> [Given records]:
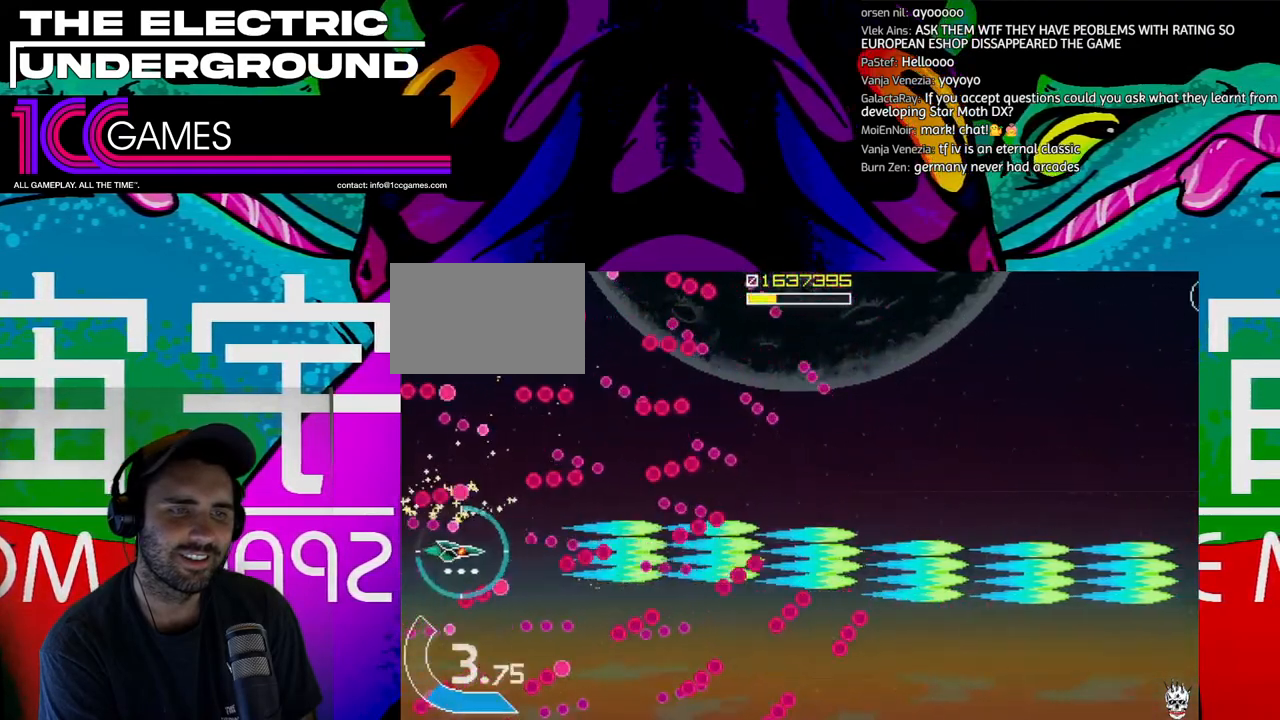
{"dt_ms": 500, "buttons": ["SQUARE", "TRIANGLE"], "left_stick": "center", "events": []}
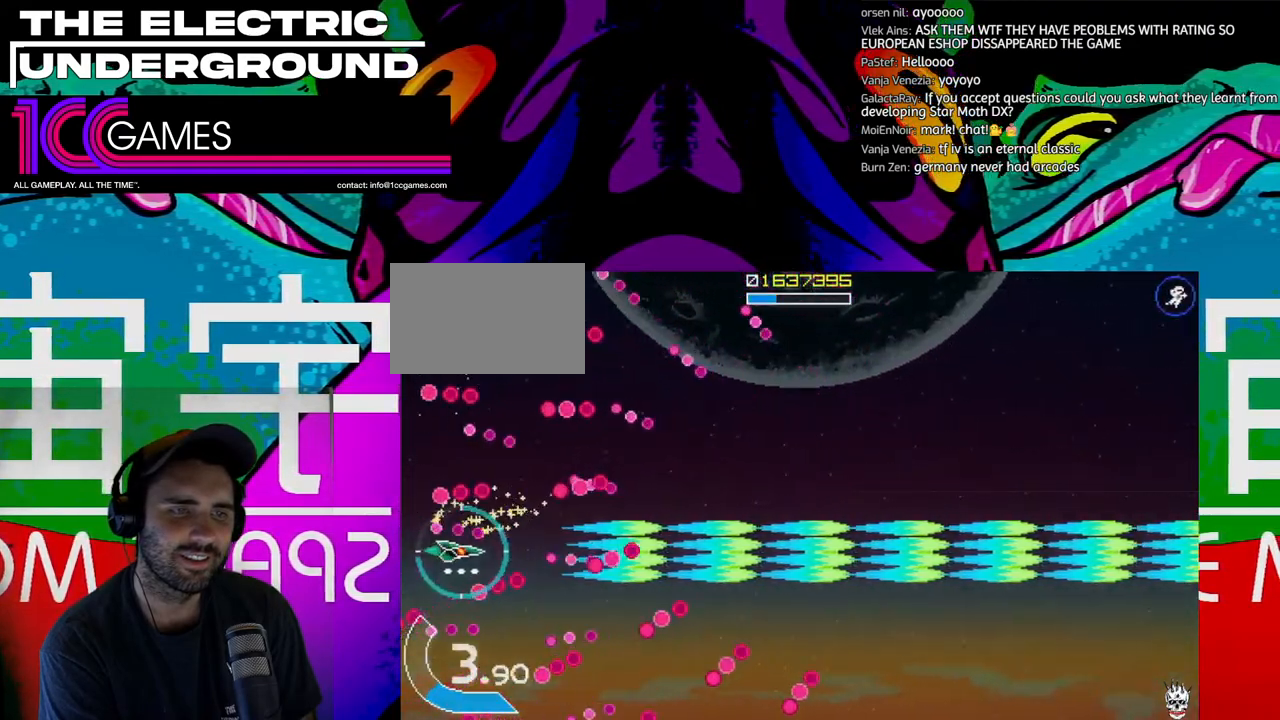
{"dt_ms": 500, "buttons": ["SQUARE", "TRIANGLE"], "left_stick": "down", "events": [[267, "left_stick", "left"], [333, "left_stick", "center"], [433, "left_stick", "down"]]}
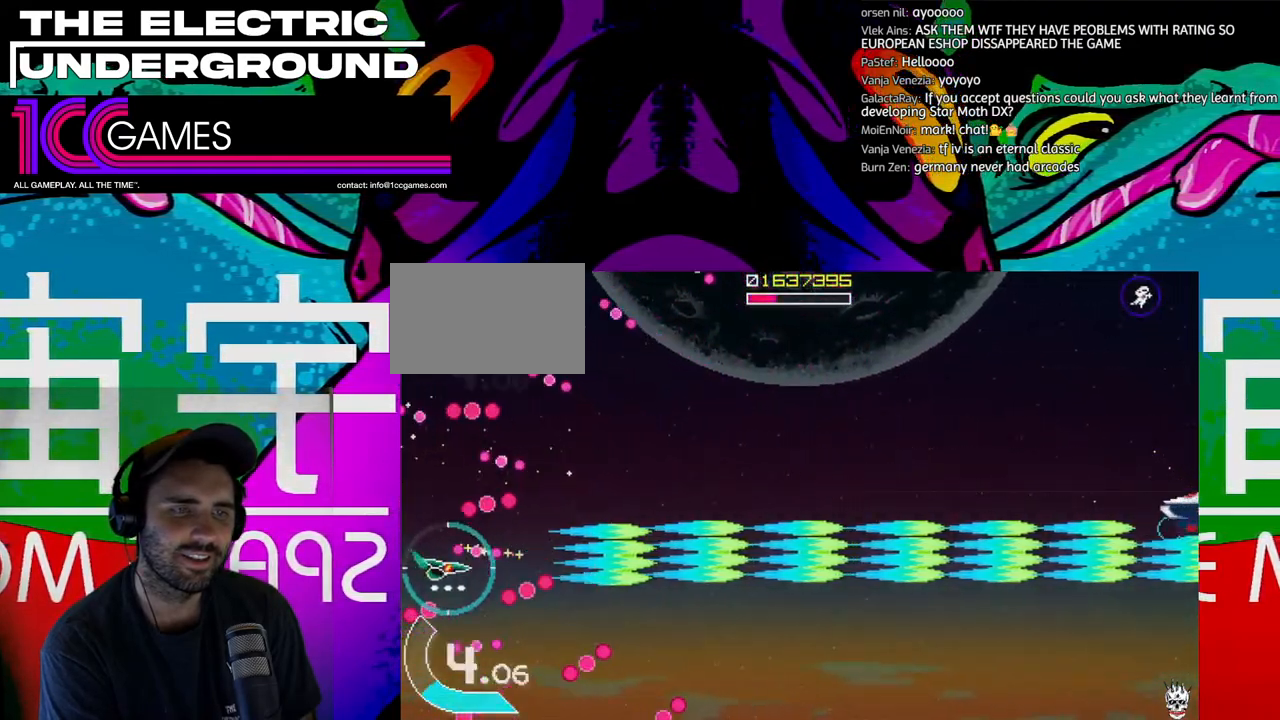
{"dt_ms": 500, "buttons": ["SQUARE", "TRIANGLE"], "left_stick": "right", "events": [[67, "left_stick", "center"], [233, "left_stick", "right"], [400, "left_stick", "up"], [500, "left_stick", "right"]]}
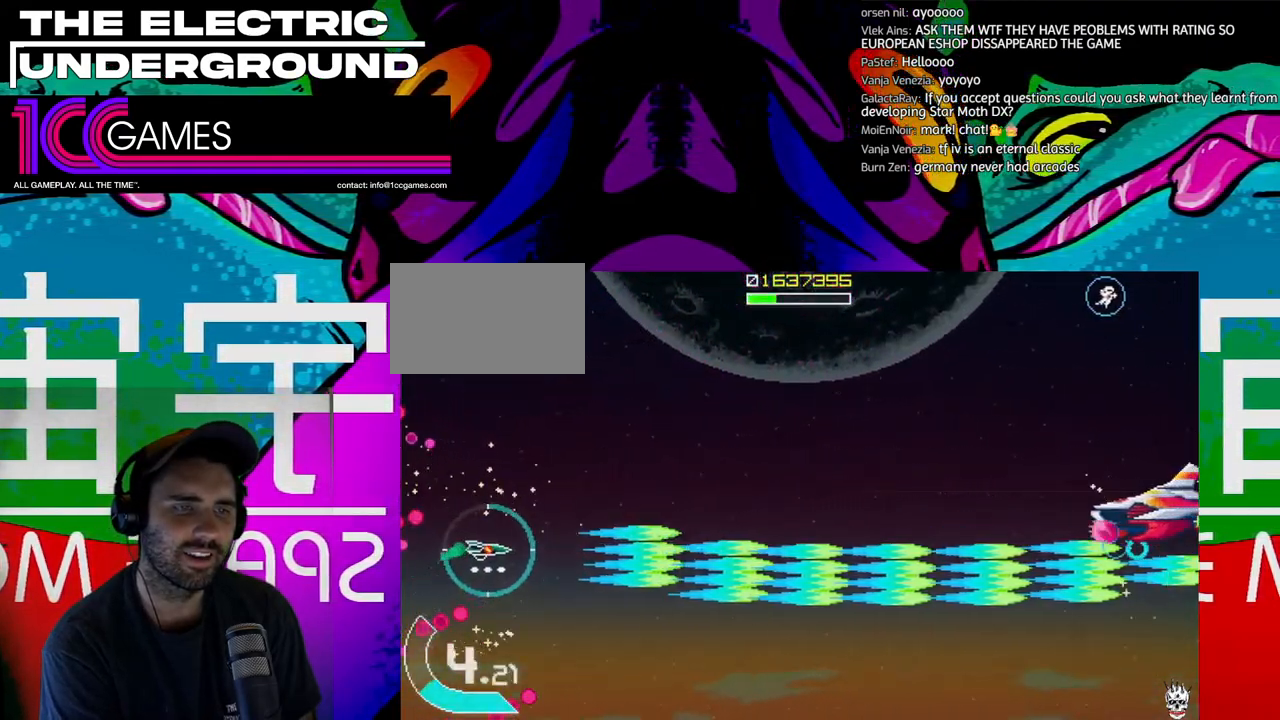
{"dt_ms": 500, "buttons": ["SQUARE", "TRIANGLE"], "left_stick": "right", "events": [[200, "left_stick", "up-right"], [300, "left_stick", "right"]]}
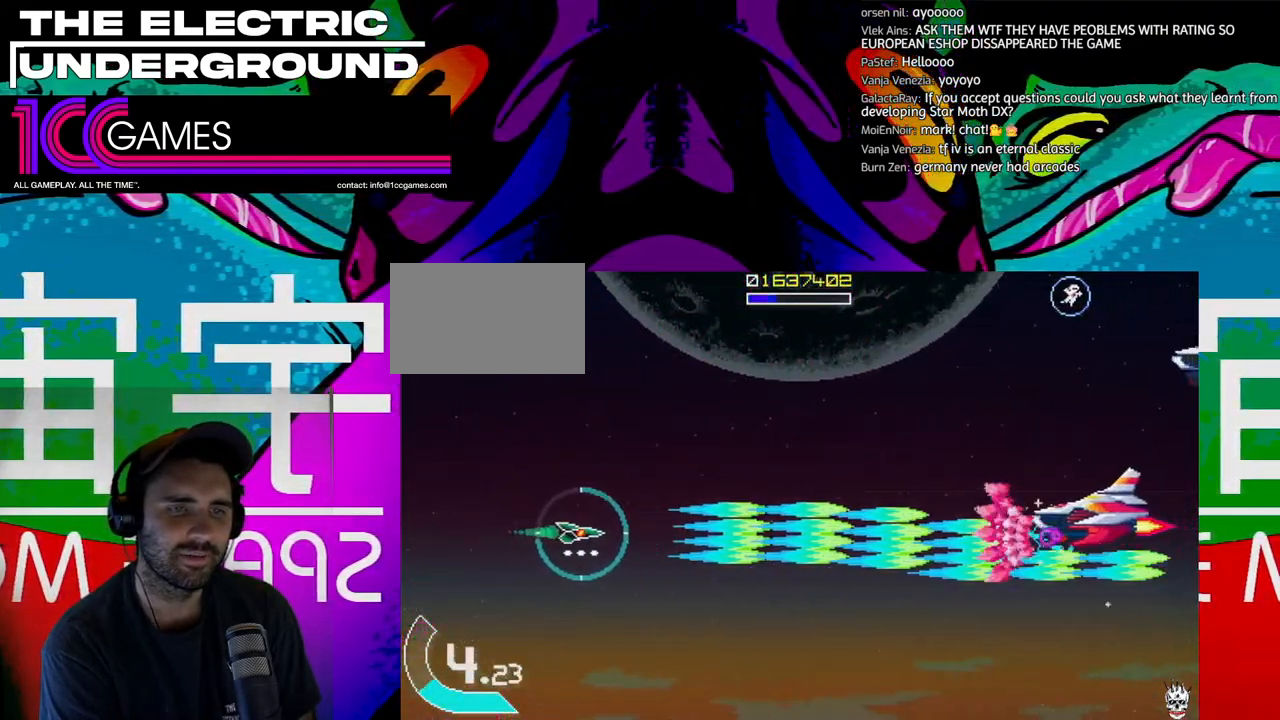
{"dt_ms": 500, "buttons": ["SQUARE", "TRIANGLE"], "left_stick": "left", "events": [[400, "left_stick", "center"], [467, "left_stick", "left"]]}
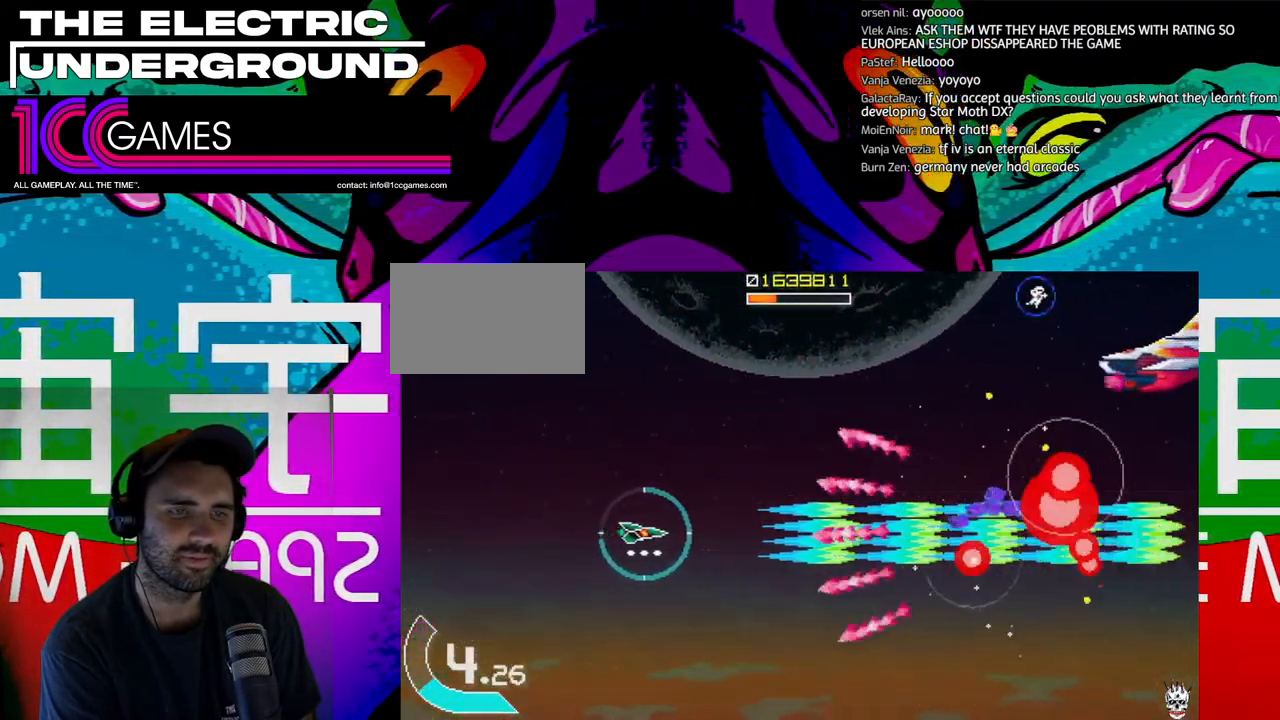
{"dt_ms": 500, "buttons": ["SQUARE", "TRIANGLE"], "left_stick": "center", "events": [[67, "left_stick", "up-left"], [100, "SQUARE", "up"], [333, "SQUARE", "down"], [500, "left_stick", "center"]]}
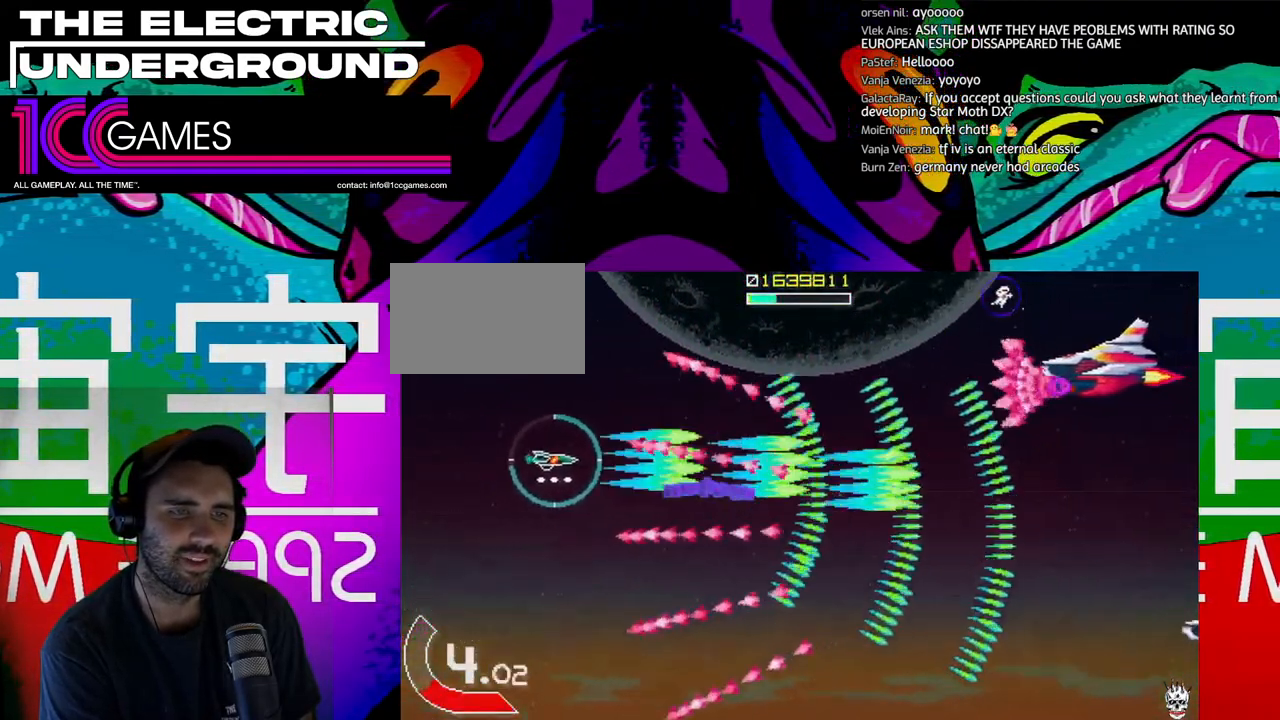
{"dt_ms": 500, "buttons": ["SQUARE", "TRIANGLE"], "left_stick": "center", "events": [[33, "left_stick", "left"], [200, "left_stick", "down"], [267, "left_stick", "center"]]}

> [Brief]:
Transcribe the material above in full. No picture is to be copied.

> [Exercise solution]:
{"dt_ms": 500, "buttons": ["SQUARE", "TRIANGLE"], "left_stick": "center", "events": []}
{"dt_ms": 500, "buttons": ["SQUARE", "TRIANGLE"], "left_stick": "down", "events": [[267, "left_stick", "left"], [333, "left_stick", "center"], [433, "left_stick", "down"]]}
{"dt_ms": 500, "buttons": ["SQUARE", "TRIANGLE"], "left_stick": "right", "events": [[67, "left_stick", "center"], [233, "left_stick", "right"], [400, "left_stick", "up"], [500, "left_stick", "right"]]}
{"dt_ms": 500, "buttons": ["SQUARE", "TRIANGLE"], "left_stick": "right", "events": [[200, "left_stick", "up-right"], [300, "left_stick", "right"]]}
{"dt_ms": 500, "buttons": ["SQUARE", "TRIANGLE"], "left_stick": "left", "events": [[400, "left_stick", "center"], [467, "left_stick", "left"]]}
{"dt_ms": 500, "buttons": ["SQUARE", "TRIANGLE"], "left_stick": "center", "events": [[67, "left_stick", "up-left"], [100, "SQUARE", "up"], [333, "SQUARE", "down"], [500, "left_stick", "center"]]}
{"dt_ms": 500, "buttons": ["SQUARE", "TRIANGLE"], "left_stick": "center", "events": [[33, "left_stick", "left"], [200, "left_stick", "down"], [267, "left_stick", "center"]]}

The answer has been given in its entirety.